- _Exercise requirements_
a – According to the redundancy pay guidance, what is the maximum number of years of employment that can count toward statutory redundancy pay?
b – Which payments does the redundancy pay guidance say you may receive, depending on your entitlements and any locally negotiated agreements? List all of them.

Redundancy pay and entitlements

Redundancy payments and entitlements for teachers and support staff.

You may receive one or more of the following, depending on your statutory and contractual entitlements, and any agreements which the union may have negotiated locally:

  • statutory redundancy pay
  • a discretionary enhanced redundancy payment
  • compensation for early retirement on grounds of redundancy
  • notice pay.

Statutory redundancy payment

You will have an entitlement to statutory redundancy pay (which is the legal minimum entitlement) if:

  • you are an employee (agency supply workers will not normally qualify for redundancy pay, but seek advice from the Adviceline in England or the Wales office), and
  • you have two years’ continuous employment with your employer at the date of dismissal (successive employment with different local authorities may count as continuous employment)
  • you have been dismissed by reason of redundancy.

The amount of statutory redundancy pay you are entitled to will depend on the length of your continuous service, your age and how much you are paid.  The minimum statutory entitlement is calculated as follows: 

For each year of service from age 41 or over 1.5 weeks’ pay 

For each year of service from age 22 to 40 1 week’s pay 

For each year of service below age 22 0.5 week’s pay 

The maximum number of years of employment that can count is 20 years and a week's pay is normally limited to a statutory maximum, which changes each April. Use the government's redundancy pay calculator at Calculate your statutory redundancy pay - GOV.UK ( to work out your statutory entitlement.

Records from a collection
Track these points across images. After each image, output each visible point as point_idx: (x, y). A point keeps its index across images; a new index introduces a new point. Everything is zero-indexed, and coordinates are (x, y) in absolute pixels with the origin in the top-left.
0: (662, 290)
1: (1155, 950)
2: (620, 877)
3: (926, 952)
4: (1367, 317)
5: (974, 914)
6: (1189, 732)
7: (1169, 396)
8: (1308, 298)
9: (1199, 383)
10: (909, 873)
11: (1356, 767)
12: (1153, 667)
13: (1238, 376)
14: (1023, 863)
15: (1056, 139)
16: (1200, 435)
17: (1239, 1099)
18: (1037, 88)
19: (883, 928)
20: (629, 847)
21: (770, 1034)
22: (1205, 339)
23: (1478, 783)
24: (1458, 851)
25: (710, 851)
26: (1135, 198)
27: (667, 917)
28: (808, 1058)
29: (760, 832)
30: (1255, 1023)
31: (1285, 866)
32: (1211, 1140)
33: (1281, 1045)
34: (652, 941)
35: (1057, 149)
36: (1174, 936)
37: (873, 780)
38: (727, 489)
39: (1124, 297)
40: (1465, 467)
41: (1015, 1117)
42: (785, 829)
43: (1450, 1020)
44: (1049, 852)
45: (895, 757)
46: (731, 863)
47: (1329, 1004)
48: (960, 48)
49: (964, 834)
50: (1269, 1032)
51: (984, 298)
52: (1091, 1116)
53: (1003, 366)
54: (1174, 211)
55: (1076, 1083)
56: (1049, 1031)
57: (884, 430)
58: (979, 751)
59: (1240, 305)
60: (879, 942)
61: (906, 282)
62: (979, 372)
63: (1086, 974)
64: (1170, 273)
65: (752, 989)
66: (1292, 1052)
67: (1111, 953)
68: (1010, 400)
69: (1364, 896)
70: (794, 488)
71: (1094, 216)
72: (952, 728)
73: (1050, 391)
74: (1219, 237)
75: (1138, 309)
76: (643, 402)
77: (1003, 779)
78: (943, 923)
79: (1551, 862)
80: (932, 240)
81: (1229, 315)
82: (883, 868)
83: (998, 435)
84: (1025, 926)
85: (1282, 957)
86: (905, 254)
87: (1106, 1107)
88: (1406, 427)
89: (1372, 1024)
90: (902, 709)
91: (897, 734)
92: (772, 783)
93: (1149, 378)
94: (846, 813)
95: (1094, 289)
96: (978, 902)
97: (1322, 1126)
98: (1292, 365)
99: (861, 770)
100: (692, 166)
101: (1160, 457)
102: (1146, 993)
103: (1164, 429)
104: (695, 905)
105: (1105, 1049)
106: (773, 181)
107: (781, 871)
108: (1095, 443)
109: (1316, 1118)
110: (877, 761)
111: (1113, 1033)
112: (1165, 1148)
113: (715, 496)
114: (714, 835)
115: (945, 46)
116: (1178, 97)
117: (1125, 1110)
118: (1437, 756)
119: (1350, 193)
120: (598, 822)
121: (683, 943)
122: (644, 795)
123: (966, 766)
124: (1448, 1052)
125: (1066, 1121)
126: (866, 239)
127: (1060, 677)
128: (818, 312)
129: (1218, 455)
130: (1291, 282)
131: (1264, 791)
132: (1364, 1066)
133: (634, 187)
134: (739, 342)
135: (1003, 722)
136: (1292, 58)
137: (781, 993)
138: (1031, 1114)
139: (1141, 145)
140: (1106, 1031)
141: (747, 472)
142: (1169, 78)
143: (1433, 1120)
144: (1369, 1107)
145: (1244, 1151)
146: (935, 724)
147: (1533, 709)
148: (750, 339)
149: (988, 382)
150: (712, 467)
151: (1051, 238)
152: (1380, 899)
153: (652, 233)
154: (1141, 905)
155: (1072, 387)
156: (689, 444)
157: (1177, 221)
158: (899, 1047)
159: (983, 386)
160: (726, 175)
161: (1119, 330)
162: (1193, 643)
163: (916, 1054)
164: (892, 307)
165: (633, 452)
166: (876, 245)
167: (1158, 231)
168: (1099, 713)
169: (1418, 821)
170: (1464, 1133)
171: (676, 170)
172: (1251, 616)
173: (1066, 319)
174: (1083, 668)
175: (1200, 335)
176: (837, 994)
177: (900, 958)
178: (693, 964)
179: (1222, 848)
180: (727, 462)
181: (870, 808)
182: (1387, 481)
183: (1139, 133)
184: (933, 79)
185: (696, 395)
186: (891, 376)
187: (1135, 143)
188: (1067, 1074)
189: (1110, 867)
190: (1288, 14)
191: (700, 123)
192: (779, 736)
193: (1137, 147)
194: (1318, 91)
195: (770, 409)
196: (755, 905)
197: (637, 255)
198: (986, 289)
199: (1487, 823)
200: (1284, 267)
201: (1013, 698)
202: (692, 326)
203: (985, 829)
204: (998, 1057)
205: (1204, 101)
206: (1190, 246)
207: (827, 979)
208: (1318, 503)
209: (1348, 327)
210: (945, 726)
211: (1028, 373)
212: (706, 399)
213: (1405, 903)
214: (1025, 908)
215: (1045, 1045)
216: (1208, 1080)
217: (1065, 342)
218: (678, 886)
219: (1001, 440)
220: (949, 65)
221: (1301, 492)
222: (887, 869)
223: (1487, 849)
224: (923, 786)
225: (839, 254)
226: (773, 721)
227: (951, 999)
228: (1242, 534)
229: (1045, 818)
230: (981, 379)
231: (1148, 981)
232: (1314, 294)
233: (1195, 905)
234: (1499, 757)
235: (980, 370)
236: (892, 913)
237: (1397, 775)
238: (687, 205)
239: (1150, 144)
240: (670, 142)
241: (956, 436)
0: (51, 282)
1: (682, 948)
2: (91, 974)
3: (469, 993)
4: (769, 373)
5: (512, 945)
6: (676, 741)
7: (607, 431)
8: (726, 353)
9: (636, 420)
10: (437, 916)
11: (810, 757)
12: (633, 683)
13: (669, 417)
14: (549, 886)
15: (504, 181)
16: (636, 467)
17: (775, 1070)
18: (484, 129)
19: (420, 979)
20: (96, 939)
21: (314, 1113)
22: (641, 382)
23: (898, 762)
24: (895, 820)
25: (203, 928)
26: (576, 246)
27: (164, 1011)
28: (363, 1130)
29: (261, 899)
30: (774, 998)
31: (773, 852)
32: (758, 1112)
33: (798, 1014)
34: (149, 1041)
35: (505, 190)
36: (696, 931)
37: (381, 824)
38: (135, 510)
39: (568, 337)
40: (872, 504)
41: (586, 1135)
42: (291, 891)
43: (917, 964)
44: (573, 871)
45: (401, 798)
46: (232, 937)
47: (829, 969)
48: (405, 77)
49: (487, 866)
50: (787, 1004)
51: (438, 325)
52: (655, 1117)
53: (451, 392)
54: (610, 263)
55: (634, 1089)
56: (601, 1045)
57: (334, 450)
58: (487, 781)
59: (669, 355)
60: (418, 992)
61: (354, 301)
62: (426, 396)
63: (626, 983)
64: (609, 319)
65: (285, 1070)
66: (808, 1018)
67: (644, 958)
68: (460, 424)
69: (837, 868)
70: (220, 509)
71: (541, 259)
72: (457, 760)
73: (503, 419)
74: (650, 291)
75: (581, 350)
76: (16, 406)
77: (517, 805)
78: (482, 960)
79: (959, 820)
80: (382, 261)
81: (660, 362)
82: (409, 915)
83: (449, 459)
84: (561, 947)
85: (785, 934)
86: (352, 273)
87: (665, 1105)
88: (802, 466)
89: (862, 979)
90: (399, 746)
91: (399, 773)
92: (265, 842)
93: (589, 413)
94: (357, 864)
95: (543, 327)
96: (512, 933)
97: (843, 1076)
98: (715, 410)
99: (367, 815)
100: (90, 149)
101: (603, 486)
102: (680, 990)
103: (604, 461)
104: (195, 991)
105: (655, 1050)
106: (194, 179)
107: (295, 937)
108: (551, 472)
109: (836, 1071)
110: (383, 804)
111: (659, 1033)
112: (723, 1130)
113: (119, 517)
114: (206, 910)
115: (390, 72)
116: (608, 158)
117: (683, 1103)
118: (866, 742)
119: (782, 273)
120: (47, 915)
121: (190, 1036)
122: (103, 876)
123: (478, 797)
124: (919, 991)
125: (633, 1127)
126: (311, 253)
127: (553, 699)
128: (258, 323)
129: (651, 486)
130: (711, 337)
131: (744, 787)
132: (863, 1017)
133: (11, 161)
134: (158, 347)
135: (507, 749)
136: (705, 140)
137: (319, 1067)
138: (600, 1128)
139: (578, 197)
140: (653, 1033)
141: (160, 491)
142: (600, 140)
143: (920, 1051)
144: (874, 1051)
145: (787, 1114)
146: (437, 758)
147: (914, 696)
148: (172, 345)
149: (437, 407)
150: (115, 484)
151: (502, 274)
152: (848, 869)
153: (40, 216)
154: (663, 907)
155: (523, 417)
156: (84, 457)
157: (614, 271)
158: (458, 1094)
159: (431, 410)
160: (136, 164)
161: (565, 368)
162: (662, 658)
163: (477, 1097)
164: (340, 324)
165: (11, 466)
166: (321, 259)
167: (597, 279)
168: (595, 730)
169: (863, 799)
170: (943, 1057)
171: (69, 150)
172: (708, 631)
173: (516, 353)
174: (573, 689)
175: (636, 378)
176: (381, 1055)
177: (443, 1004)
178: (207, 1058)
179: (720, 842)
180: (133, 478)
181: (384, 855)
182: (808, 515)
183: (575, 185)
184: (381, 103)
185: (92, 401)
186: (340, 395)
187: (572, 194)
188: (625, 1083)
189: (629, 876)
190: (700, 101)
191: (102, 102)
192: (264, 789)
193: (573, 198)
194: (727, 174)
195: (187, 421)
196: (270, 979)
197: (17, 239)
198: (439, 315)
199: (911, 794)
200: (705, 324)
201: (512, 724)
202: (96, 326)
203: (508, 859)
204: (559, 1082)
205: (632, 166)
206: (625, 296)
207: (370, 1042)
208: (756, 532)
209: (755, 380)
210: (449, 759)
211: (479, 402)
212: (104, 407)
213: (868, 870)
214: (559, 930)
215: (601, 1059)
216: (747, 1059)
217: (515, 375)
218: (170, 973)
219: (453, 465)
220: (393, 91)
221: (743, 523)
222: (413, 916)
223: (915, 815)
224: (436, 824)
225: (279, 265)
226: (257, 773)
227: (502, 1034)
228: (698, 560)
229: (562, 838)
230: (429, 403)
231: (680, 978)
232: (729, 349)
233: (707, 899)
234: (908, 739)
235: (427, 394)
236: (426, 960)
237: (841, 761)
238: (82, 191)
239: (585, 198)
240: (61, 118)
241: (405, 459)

- _Solution set_
a – 20 years.

b –
- Statutory redundancy pay
- A discretionary enhanced redundancy payment
- Compensation for early retirement on grounds of redundancy
- Notice pay